Examine structural change and student outcome metrics together. Examining policies, actions and resource allocations alongside disaggregated student outcome data provides a comprehensive picture of how education systems operate. The policies, practices and resources inform current conditions and allow stakeholders to envision and improve those conditions. Student data takes the temperature of the system, allowing determinations of what works, for whom and who is benefiting (or not benefiting) from the system.

Data is only useful if it is accurate and informs solutions to issues of systemic change. Simply having access to disaggregated student outcome data is not sufficient. Knowing that certain student groups score above or below other student groups or enroll in courses at higher or lower rates than others is only helpful if that knowledge is used to probe deeper and inform changes to the system.

  • Establish and engage in ongoing pragmatic processes & routines to continually improve systems. Evaluators are a great resource for establishing continuous improvement practices and routines. Evaluation practices are typically guided by improvement science[4]. The data team should engage in the following cycles, documenting decisions and actions along the way. Pre-planningEstablish the data team.
  • Plan Establish priorities. Identify problems or questions. Brainstorm and plan solutions.
  • Do Determine what the institution will do. The “do” might be to implement and test an intervention or to investigate a problem more deeply.
  • Implement & Test If an intervention is the “do,” work with evaluators to plan the evaluation of the intervention. Be sure evaluators attend to implementation fidelity or the extent to which the program, strategy or intervention is implemented in the ways it was intended. Consider whether the intervention will be implemented institution-wide or a pilot program.
  • Act Decide on spreading or replicating the intervention, make the intervention permanent (through policy and practice changes), or act on the findings from non-intervention studies.
  • Repeat Return pre-planning or planning.
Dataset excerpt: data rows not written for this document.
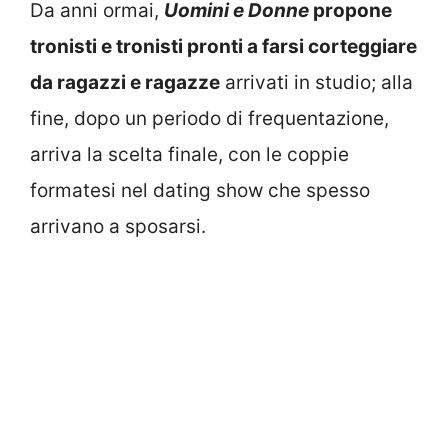
Da anni ormai,
Uomini e Donne
propone
tronisti e tronisti pronti a farsi corteggiare
da ragazzi e ragazze
arrivati in studio; alla
fine, dopo un periodo di frequentazione,
arriva la scelta finale, con le coppie
formatesi nel dating show che spesso
arrivano a sposarsi.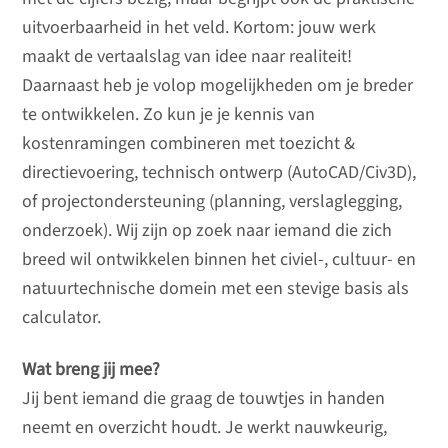
uitvoerbaarheid in het veld. Kortom: jouw werk
maakt de vertaalslag van idee naar realiteit!
Daarnaast heb je volop mogelijkheden om je breder
te ontwikkelen. Zo kun je je kennis van
kostenramingen combineren met toezicht &
directievoering, technisch ontwerp (AutoCAD/Civ3D),
of projectondersteuning (planning, verslaglegging,
onderzoek). Wij zijn op zoek naar iemand die zich
breed wil ontwikkelen binnen het civiel-, cultuur- en
natuurtechnische domein met een stevige basis als
calculator.
Wat breng jij mee?
Jij bent iemand die graag de touwtjes in handen
neemt en overzicht houdt. Je werkt nauwkeurig,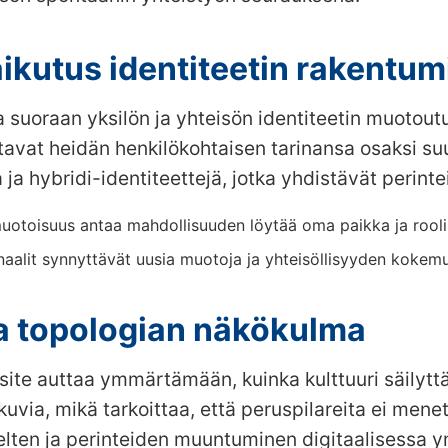
kutus identiteetin rakentum
 suoraan yksilön ja yhteisön identiteetin muotoutu
stavat heidän henkilökohtaisen tarinansa osaksi s
ja hybridi-identiteettejä, jotka yhdistävät perinte
otoisuus antaa mahdollisuuden löytää oma paikka ja rooli
inaalit synnyttävät uusia muotoja ja yhteisöllisyyden kokemu
ja topologian näkökulma
site auttaa ymmärtämään, kuinka kulttuuri säilytt
tkuvia, mikä tarkoittaa, että peruspilareita ei me
ielten ja perinteiden muuntuminen digitaalisessa y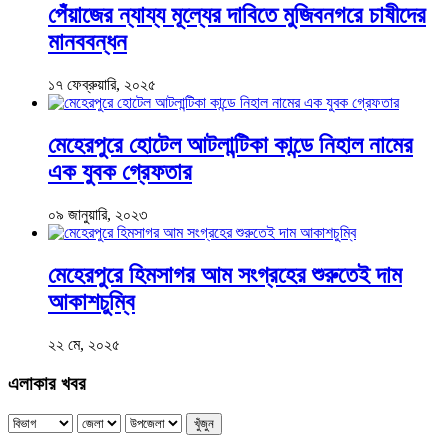
পেঁয়াজের ন্যায্য মূল্যের দাবিতে মুজিবনগরে চাষীদের
মানববন্ধন
১৭ ফেব্রুয়ারি, ২০২৫
মেহেরপুরে হোটেল আটলান্টিকা কান্ডে নিহাল নামের
এক যুবক গ্রেফতার
০৯ জানুয়ারি, ২০২৩
মেহেরপুরে হিমসাগর আম সংগ্রহের শুরুতেই দাম
আকাশচুম্বি
২২ মে, ২০২৫
এলাকার খবর
খুঁজুন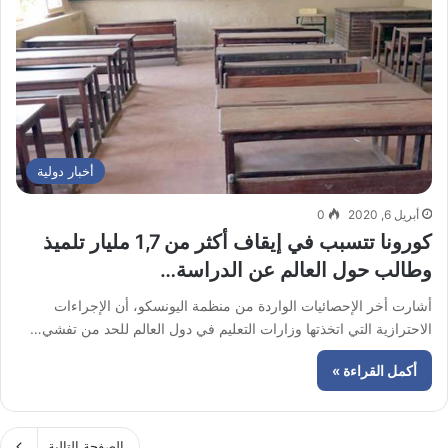
أخبار دولية
أبريل 6, 2020
0
كورونا تتسبب في إيقاف أكثر من 1,7 مليار تلميذ
وطالب حول العالم عن الدراسة…
أشارت أخر الإحصائيات الواردة من منظمة اليونسكو، أن الإجراءات
الاحترازية التي اتخذتها وزارات التعليم في دول العالم للحد من تفشي…
أكمل القراءة »
الصفحة التالية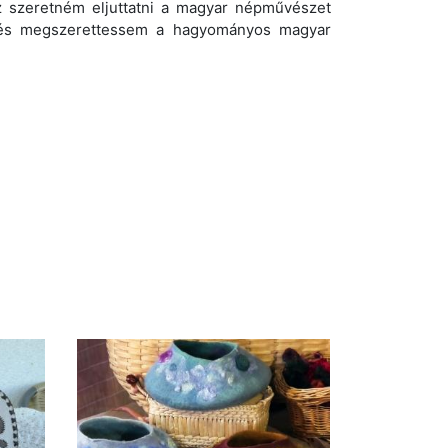
z szeretném eljuttatni a magyar népművészet
m és megszerettessem a hagyományos magyar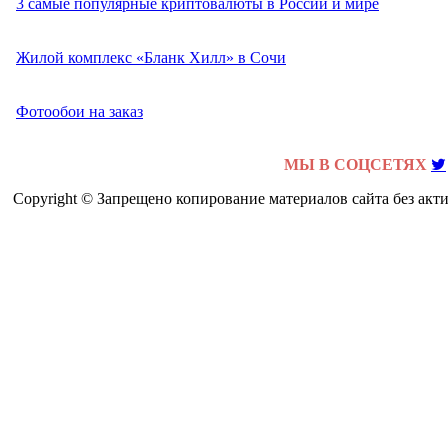
3 самые популярные криптовалюты в России и мире
Жилой комплекс «Бланк Хилл» в Сочи
Фотообои на заказ
МЫ В СОЦСЕТЯХ
Copyright © Запрещено копирование материалов сайта без акт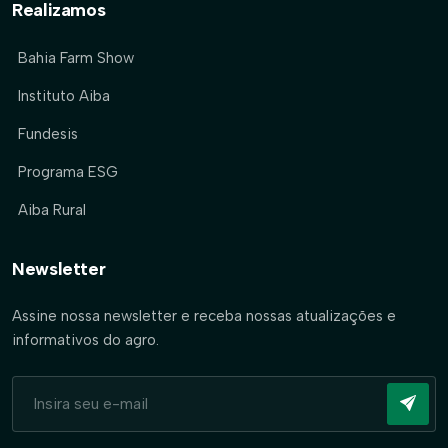
Realizamos
Bahia Farm Show
Instituto Aiba
Fundesis
Programa ESG
Aiba Rural
Newsletter
Assine nossa newsletter e receba nossas atualizações e
informativos do agro.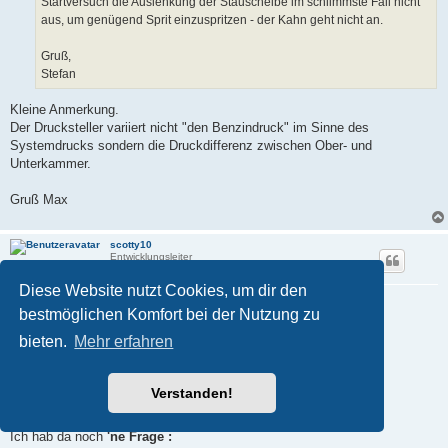
Startversuch die Auslenkung der Stauscheibe im schlimmste Fall nicht
aus, um genügend Sprit einzuspritzen - der Kahn geht nicht an.
Gruß,
Stefan
Kleine Anmerkung.
Der Drucksteller variiert nicht "den Benzindruck" im Sinne des
Systemdrucks sondern die Druckdifferenz zwischen Ober- und
Unterkammer.
Gruß Max
scotty10
Entwicklungsleiter
Diese Website nutzt Cookies, um dir den
Re: kuriose Startschwierigkeiten
bestmöglichen Komfort bei der Nutzung zu
B
06.03.2026, 23:19
e
bieten.
Mehr erfahren
i
Nabend Allerseits ,
t
r
a
... also
OHNE
meine
FALSCHE (!)
Beschreibung noch
"divers
Verstanden!
g
auseinander zu klamüser'n"
...
Ich hab da noch
'ne Frage :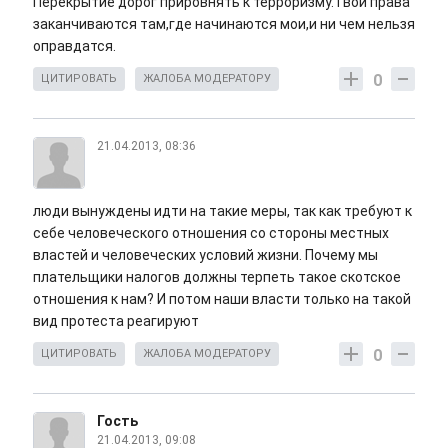
Перекрытие дорог прировнять к терроризму.Твои права
заканчиваются там,где начинаются мои,и ни чем нельзя
оправдатся.
0
ЦИТИРОВАТЬ
ЖАЛОБА МОДЕРАТОРУ
21.04.2013, 08:36
люди вынуждены идти на такие меры, так как требуют к
себе человеческого отношения со стороны местных
властей и человеческих условий жизни. Почему мы
плательщики налогов должны терпеть такое скотское
отношения к нам? И потом наши власти только на такой
вид протеста реагируют
0
ЦИТИРОВАТЬ
ЖАЛОБА МОДЕРАТОРУ
Гость
21.04.2013, 09:08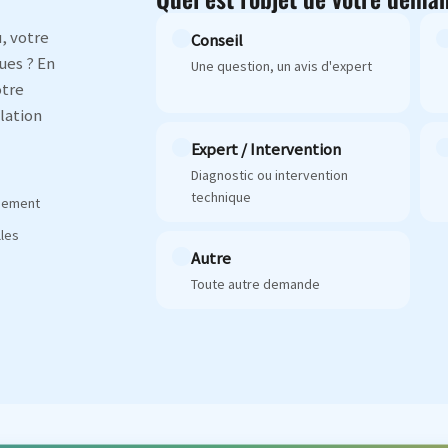
, votre
Conseil
ues ? En
Une question, un avis d'expert
otre
lation
Expert / Intervention
Diagnostic ou intervention
technique
agement
les
Autre
Toute autre demande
These actions may seem cumbersome and time-consuming at first. With continuous engagement, they will become normative. The continuous improvement process rarely operates in a linear fashion. Leave room for processing feedback and making decisions to change direction or continue course.

Systemic change is about shifting the conditions that hold a problem in place[5]. Focus attention on improving the system and the decisions and actions of powerful stakeholders in the system. Systemic change takes time, curiosity, care and thoughtfulness. It also takes innovation and bravery. There may be grand failures, but the successes will be even grander. Ultimately, when systems are transformed to ensure every student will succeed, every student will succeed. In doing the work to reform systems, positive student outcomes will follow.
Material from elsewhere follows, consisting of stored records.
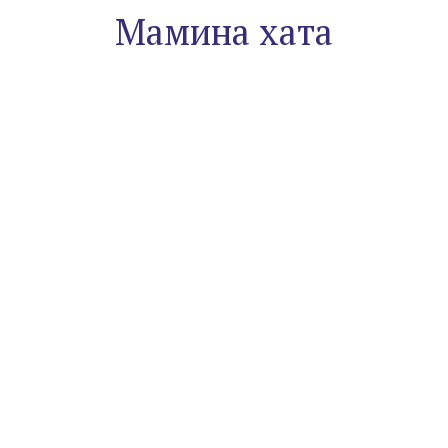
Мамина хата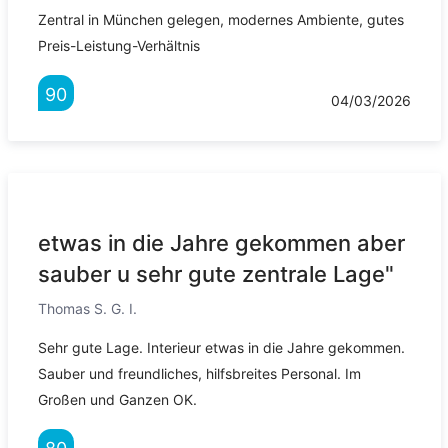
Zentral in München gelegen, modernes Ambiente, gutes
Preis-Leistung-Verhältnis
90
04/03/2026
etwas in die Jahre gekommen aber
sauber u sehr gute zentrale Lage"
Thomas S. G. I.
Sehr gute Lage. Interieur etwas in die Jahre gekommen.
Sauber und freundliches, hilfsbreites Personal. Im
Großen und Ganzen OK.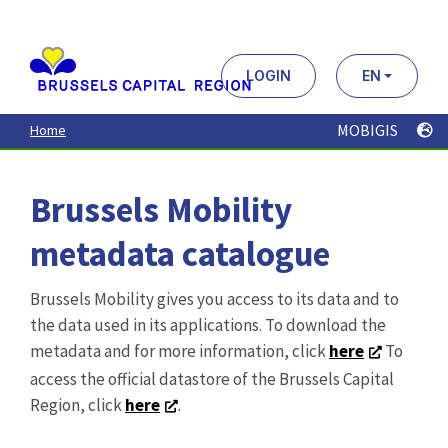
Aller
au
contenu
principal
LOGIN
EN
MOBIGIS
Home
Brussels Mobility
metadata catalogue
Brussels Mobility gives you access to its data and to
the data used in its applications. To download the
metadata and for more information, click
here
To
access the official datastore of the Brussels Capital
Region, click
here
.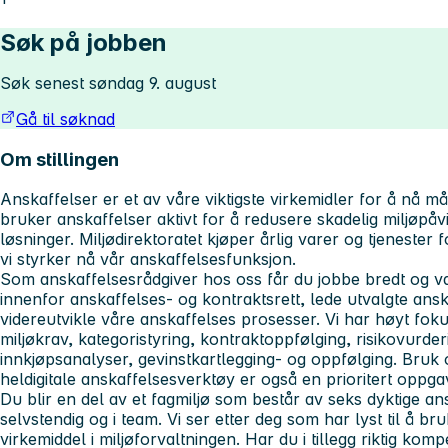
Søk på jobben
Søk senest søndag 9. august
Gå til søknad
Om stillingen
Anskaffelser er et av våre viktigste virkemidler for å nå må
bruker anskaffelser aktivt for å redusere skadelig miljøpå
løsninger. Miljødirektoratet kjøper årlig varer og tjenester 
vi styrker nå vår anskaffelsesfunksjon.
Som anskaffelsesrådgiver hos oss får du jobbe bredt og va
innenfor anskaffelses- og kontraktsrett, lede utvalgte ans
videreutvikle våre anskaffelses prosesser. Vi har høyt foku
miljøkrav, kategoristyring, kontraktoppfølging, risikovurder
innkjøpsanalyser, gevinstkartlegging- og oppfølging. Bruk o
heldigitale anskaffelsesverktøy er også en prioritert oppga
Du blir en del av et fagmiljø som består av seks dyktige a
selvstendig og i team. Vi ser etter deg som har lyst til å b
virkemiddel i miljøforvaltningen. Har du i tillegg riktig ko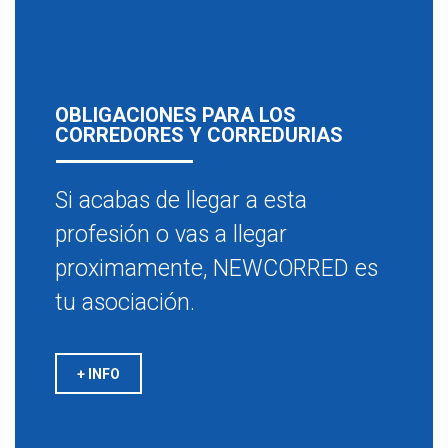
OBLIGACIONES PARA LOS
CORREDORES Y CORREDURIAS
Si acabas de llegar a esta
profesión o vas a llegar
proximamente, NEWCORRED es
tu asociación.
+ INFO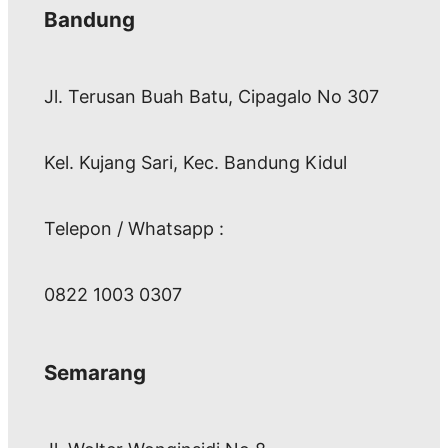
Bandung
Jl. Terusan Buah Batu, Cipagalo No 307
Kel. Kujang Sari, Kec. Bandung Kidul
Telepon / Whatsapp :
0822 1003 0307
Semarang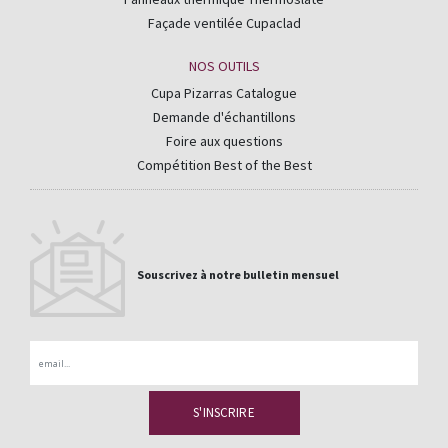
Façade ventilée Cupaclad
NOS OUTILS
Cupa Pizarras Catalogue
Demande d'échantillons
Foire aux questions
Compétition Best of the Best
Souscrivez à notre bulletin mensuel
Email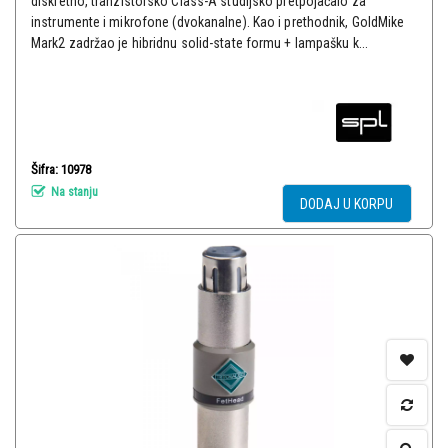
diskretno, tranzistorsko Class-A studijsko pretpojačalo za
instrumente i mikrofone (dvokanalne). Kao i prethodnik, GoldMike
Mark2 zadržao je hibridnu solid-state formu + lampašku k...
Šifra: 10978
Na stanju
DODAJ U KORPU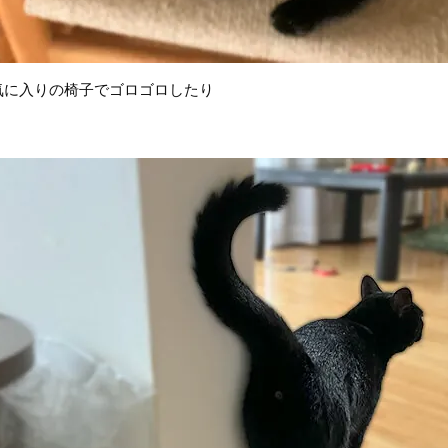
気に入りの椅子でゴロゴロしたり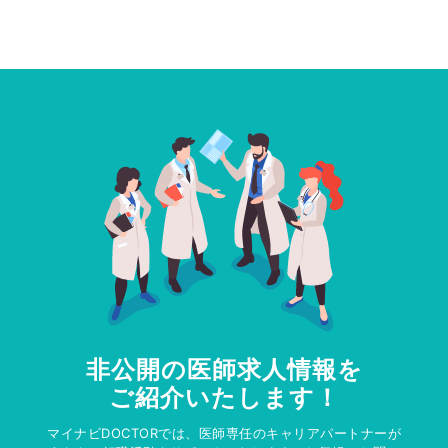
非公開の医師求人情報を
ご紹介いたします！
マイナビDOCTORでは、医師専任のキャリアパートナーが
[1] Kania, J., Kramer, M. & Senge, P. (2018). The waters of systems change. FSG Reimagining Systems Change.

[2] Bensimon, E. M., (2009). Accountability for equitable outcomes in higher education. A brief written for the Roundtable on Increasing the Success of Newly Emerging Majority College Students. University of Minnesota: Center for School Change, Hubert H. Humphrey Institute of Public Affairs.

[3] Gutiérrez, R. (2013). The sociopolitical turn in mathematics education. Journal of Research in Mathematics Education, 44(1), 37-68.